WORK ORDER: Once the pictures are removed, output the remaining entries exactly as given.

------

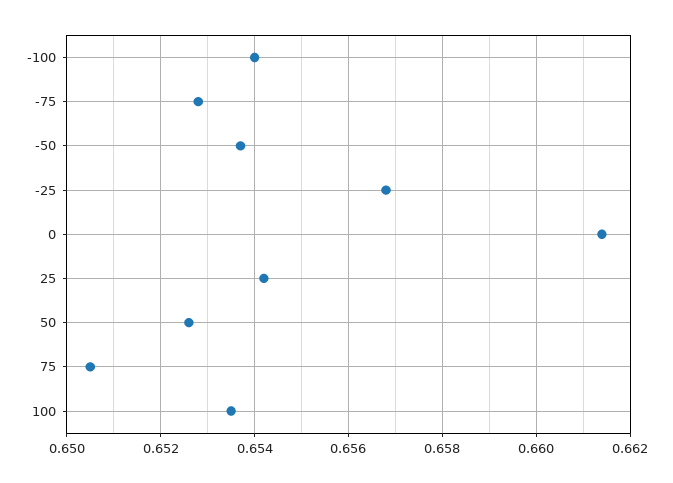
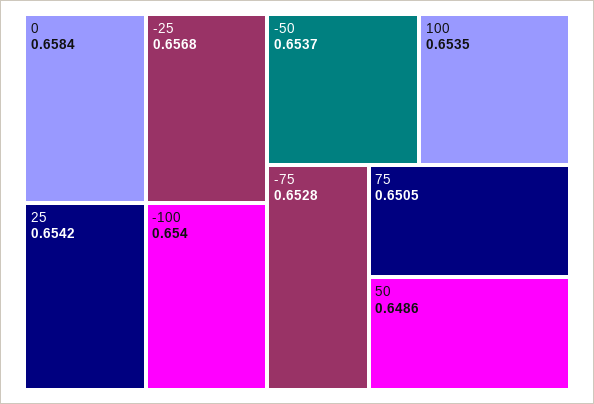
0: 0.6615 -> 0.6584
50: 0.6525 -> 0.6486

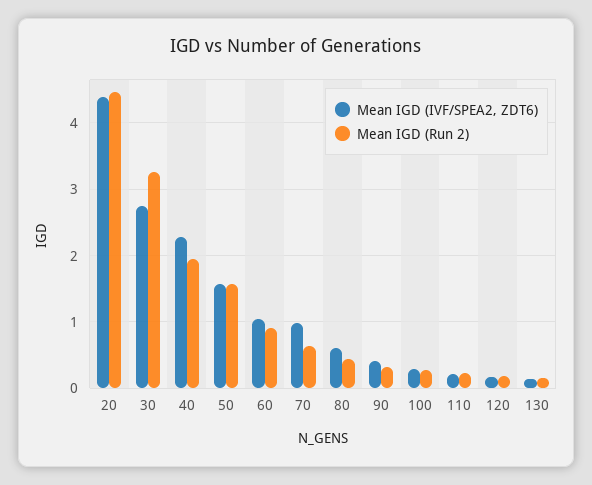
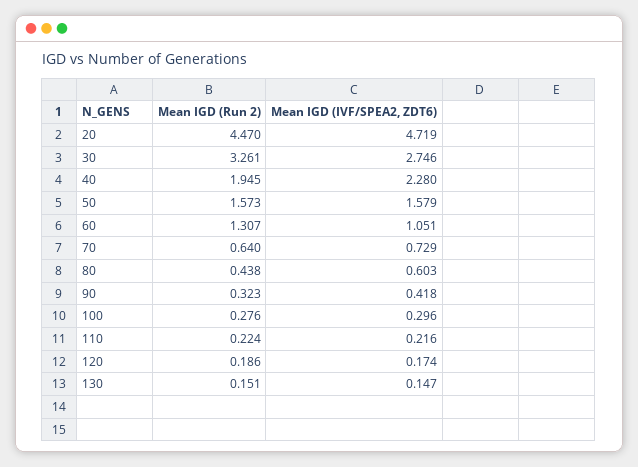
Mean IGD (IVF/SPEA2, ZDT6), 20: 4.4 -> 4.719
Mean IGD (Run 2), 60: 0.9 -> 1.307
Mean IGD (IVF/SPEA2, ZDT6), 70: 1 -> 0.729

------

ANSWER TO THE EXERCISE:
0: 0.6615 -> 0.6584
50: 0.6525 -> 0.6486

Mean IGD (IVF/SPEA2, ZDT6), 20: 4.4 -> 4.719
Mean IGD (Run 2), 60: 0.9 -> 1.307
Mean IGD (IVF/SPEA2, ZDT6), 70: 1 -> 0.729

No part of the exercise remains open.